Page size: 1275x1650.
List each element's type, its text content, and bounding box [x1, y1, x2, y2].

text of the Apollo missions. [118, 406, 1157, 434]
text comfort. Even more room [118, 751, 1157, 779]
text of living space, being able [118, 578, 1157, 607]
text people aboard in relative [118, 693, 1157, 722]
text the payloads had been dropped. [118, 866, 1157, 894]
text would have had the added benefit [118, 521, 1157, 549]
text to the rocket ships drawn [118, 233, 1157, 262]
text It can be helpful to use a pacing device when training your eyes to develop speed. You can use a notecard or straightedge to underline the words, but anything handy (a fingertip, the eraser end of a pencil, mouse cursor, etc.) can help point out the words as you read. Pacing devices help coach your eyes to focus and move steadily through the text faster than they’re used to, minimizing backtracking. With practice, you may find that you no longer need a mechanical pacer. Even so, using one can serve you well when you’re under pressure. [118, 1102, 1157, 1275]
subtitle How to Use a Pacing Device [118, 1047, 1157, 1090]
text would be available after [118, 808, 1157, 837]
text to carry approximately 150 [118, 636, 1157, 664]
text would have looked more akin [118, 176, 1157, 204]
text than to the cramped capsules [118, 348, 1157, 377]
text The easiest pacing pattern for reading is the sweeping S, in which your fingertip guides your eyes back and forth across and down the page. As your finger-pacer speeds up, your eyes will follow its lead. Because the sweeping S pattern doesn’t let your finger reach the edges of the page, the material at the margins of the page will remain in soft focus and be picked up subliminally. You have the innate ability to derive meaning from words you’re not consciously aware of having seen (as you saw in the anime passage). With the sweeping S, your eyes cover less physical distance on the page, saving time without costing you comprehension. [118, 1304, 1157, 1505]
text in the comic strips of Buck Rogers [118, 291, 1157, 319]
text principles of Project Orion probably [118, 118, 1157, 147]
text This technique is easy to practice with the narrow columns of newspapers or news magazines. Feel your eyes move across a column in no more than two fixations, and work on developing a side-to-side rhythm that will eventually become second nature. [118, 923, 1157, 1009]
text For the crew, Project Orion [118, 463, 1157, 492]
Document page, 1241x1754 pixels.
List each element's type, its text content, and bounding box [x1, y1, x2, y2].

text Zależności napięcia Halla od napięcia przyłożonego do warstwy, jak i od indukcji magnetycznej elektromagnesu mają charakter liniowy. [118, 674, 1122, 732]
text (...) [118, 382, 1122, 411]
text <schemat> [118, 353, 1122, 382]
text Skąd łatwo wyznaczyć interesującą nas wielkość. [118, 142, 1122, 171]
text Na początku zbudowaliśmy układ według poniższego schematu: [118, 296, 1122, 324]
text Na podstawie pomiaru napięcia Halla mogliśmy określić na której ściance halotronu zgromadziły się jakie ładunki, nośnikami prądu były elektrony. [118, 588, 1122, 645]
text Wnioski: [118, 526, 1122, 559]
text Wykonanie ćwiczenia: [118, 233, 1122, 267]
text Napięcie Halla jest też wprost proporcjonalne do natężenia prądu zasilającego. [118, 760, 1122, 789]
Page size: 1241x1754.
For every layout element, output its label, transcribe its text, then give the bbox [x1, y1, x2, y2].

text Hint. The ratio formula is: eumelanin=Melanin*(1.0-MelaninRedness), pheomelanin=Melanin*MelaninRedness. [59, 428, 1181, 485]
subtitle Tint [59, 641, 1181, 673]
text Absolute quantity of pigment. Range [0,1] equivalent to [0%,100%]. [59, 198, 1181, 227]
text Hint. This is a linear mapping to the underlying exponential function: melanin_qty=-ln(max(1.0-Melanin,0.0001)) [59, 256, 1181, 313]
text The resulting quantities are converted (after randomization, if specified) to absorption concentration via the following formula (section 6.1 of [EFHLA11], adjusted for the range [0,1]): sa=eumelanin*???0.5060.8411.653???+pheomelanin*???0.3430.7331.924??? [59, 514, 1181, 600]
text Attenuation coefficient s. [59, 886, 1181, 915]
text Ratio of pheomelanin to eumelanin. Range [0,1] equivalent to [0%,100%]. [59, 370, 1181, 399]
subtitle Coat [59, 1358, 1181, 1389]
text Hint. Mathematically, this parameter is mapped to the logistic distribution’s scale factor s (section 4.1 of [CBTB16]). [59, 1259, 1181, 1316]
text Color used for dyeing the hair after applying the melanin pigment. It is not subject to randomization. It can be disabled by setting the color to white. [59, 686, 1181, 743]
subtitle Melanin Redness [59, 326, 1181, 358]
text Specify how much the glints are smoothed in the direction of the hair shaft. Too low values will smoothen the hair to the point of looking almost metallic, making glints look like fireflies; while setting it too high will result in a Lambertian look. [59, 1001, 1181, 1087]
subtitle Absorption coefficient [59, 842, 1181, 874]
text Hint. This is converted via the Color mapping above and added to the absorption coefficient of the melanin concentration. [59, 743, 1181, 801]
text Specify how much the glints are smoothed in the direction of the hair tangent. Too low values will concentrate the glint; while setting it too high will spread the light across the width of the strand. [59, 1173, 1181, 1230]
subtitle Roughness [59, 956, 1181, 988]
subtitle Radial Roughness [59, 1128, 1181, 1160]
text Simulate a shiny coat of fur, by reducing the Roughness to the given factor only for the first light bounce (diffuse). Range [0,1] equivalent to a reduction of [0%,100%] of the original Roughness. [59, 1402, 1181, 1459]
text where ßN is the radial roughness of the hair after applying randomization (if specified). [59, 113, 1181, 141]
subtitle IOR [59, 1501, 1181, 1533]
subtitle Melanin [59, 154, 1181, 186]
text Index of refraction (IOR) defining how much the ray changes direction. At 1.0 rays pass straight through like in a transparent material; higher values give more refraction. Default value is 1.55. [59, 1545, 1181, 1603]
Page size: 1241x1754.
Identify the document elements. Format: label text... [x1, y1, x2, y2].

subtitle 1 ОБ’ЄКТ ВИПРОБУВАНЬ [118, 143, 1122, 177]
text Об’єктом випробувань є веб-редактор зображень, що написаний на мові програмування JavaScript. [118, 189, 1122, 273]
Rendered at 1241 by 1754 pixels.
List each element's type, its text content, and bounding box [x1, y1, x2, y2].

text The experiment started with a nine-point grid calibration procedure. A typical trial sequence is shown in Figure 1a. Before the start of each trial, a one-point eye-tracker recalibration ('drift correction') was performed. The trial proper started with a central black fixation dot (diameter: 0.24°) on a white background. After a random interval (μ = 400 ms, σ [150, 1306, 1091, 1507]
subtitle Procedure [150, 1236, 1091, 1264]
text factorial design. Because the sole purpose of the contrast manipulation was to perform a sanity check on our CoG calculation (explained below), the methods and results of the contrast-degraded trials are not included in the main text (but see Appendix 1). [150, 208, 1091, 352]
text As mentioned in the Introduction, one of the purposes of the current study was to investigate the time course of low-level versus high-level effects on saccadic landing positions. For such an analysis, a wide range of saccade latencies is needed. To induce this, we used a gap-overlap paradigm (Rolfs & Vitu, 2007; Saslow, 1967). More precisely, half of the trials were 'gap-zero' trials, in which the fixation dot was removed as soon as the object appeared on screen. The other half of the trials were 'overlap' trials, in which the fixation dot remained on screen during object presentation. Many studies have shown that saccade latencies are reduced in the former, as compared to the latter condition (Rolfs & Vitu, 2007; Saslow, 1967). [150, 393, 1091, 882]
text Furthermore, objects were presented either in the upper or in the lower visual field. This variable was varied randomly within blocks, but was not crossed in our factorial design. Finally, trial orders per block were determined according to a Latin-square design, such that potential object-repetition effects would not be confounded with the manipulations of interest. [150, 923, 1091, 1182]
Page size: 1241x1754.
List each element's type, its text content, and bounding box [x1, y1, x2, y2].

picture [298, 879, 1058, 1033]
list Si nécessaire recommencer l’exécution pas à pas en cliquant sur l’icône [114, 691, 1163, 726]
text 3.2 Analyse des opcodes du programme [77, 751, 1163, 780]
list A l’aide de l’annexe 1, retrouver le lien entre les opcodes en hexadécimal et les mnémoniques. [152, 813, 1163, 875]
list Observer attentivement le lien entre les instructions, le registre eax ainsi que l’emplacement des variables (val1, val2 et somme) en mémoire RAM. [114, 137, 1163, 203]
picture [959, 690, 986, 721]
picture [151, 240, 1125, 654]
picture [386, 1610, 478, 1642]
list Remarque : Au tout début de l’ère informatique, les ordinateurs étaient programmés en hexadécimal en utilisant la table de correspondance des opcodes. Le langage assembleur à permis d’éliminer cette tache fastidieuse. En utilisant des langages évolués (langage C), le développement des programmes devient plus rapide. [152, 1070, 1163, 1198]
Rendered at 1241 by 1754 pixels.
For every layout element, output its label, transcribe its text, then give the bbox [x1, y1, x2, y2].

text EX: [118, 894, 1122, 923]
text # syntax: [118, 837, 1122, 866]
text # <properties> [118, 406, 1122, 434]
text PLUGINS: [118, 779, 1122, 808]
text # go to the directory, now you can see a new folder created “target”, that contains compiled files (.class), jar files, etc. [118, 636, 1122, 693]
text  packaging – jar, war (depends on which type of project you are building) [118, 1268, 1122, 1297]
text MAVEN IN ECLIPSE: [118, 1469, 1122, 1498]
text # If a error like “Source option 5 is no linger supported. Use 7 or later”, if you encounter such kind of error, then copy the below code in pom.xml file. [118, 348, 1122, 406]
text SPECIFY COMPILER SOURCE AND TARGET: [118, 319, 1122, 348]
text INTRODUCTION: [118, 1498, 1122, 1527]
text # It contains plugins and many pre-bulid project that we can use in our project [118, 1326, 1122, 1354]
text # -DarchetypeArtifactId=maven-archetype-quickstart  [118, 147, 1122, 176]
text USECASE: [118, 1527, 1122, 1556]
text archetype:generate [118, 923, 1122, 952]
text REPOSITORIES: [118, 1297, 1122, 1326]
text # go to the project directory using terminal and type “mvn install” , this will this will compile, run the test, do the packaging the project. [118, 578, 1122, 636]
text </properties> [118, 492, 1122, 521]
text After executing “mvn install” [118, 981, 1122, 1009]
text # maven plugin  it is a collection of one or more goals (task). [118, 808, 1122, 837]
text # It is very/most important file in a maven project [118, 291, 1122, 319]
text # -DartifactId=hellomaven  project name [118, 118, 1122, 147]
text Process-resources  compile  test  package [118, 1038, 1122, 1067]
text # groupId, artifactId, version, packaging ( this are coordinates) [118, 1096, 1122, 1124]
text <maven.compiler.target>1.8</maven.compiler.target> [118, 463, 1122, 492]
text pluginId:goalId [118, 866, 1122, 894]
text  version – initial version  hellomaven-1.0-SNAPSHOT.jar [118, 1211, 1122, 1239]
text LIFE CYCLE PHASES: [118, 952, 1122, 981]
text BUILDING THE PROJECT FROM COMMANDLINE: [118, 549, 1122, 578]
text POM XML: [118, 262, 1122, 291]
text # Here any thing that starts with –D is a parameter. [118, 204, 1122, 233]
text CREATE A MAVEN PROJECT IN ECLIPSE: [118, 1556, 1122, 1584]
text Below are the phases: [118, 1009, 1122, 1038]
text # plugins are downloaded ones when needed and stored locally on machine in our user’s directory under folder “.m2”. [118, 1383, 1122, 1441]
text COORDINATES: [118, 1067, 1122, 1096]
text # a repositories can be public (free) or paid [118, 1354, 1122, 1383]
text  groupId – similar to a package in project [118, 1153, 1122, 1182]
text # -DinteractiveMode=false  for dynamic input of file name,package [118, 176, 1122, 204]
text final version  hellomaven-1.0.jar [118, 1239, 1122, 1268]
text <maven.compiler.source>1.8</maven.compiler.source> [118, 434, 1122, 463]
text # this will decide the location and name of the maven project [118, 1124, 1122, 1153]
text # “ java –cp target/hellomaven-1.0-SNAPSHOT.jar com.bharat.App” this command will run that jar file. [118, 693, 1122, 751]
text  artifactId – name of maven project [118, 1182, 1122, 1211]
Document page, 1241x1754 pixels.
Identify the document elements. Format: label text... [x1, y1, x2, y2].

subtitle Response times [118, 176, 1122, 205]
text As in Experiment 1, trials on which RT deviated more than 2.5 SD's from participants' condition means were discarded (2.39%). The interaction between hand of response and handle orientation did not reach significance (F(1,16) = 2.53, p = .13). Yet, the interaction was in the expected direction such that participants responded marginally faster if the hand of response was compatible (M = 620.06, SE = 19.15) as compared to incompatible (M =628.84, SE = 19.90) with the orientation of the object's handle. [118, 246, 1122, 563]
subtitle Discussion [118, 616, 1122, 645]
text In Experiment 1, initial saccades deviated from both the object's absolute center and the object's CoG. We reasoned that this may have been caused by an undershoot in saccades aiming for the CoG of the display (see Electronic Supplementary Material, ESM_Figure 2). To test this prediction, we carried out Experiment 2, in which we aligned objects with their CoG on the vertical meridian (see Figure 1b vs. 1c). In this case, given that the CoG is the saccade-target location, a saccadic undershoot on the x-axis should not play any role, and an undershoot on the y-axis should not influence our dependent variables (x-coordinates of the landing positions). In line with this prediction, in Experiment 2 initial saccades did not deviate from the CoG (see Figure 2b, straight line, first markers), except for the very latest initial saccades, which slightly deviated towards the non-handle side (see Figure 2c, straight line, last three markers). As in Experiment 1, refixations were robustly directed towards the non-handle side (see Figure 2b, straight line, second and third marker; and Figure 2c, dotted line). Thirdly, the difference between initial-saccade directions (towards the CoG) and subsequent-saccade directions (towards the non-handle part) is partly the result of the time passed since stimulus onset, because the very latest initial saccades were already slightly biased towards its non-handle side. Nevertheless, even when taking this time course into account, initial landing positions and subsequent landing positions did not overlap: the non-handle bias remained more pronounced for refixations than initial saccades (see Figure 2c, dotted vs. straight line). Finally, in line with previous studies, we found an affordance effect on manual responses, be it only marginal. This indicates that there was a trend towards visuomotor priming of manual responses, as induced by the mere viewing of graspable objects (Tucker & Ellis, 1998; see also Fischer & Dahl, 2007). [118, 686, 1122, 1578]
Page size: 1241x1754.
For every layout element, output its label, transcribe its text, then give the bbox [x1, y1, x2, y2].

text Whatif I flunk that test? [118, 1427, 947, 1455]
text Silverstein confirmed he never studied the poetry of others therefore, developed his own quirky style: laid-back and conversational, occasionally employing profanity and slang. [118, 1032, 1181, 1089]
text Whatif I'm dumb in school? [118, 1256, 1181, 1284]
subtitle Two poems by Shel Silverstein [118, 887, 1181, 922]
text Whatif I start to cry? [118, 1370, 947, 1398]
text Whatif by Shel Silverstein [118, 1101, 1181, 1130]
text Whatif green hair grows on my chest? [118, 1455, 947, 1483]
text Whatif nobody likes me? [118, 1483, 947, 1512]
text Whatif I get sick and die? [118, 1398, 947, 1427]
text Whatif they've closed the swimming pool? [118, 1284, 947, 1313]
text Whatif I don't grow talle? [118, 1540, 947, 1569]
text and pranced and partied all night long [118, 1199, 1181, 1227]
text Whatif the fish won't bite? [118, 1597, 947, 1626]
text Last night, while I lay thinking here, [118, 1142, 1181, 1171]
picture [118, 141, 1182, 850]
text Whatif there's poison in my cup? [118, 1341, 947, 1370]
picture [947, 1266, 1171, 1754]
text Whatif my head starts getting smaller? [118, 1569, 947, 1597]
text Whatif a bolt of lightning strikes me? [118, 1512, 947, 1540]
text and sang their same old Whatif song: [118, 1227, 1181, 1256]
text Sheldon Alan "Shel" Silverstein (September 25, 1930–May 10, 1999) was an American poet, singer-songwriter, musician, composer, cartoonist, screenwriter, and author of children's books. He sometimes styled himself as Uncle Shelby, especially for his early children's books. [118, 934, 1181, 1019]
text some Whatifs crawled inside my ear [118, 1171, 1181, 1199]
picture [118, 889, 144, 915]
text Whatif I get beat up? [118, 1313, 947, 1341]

□ □ □ □

### What is needed
Count the lines of the material above that contain the string "archetype", treating uppercase and lowercase as different. Reply with the number alone.

### Result of this task
2